• **WHAT IS EXPECTED**:
Reproduce the top of the data verbatim, through and including the line that contains "a chybu musíme odhalit nějak sami. Asi je v".

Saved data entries
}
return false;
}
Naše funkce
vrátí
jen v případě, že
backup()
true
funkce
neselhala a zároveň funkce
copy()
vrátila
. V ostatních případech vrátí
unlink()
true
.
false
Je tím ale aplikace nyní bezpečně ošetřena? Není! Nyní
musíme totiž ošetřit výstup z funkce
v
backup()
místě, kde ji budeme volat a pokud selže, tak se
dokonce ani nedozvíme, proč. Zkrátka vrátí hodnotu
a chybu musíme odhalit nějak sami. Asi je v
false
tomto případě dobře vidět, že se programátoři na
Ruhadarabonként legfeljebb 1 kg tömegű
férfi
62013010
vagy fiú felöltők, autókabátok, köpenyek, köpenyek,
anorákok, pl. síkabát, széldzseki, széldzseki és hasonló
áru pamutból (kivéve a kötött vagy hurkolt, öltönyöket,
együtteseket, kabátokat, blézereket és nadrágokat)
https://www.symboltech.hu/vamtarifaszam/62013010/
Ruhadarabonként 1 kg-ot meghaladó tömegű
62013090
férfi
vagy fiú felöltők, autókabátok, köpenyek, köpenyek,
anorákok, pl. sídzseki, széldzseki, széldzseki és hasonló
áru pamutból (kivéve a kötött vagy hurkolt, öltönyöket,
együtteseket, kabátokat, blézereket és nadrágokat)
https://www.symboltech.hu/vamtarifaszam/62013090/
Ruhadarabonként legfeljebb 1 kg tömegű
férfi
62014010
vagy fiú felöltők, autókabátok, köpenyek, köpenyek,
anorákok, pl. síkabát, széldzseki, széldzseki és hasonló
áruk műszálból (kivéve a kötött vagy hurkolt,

• **SOLUTION**:
}
return false;
}
Naše funkce
vrátí
jen v případě, že
backup()
true
funkce
neselhala a zároveň funkce
copy()
vrátila
. V ostatních případech vrátí
unlink()
true
.
false
Je tím ale aplikace nyní bezpečně ošetřena? Není! Nyní
musíme totiž ošetřit výstup z funkce
v
backup()
místě, kde ji budeme volat a pokud selže, tak se
dokonce ani nedozvíme, proč. Zkrátka vrátí hodnotu
a chybu musíme odhalit nějak sami. Asi je v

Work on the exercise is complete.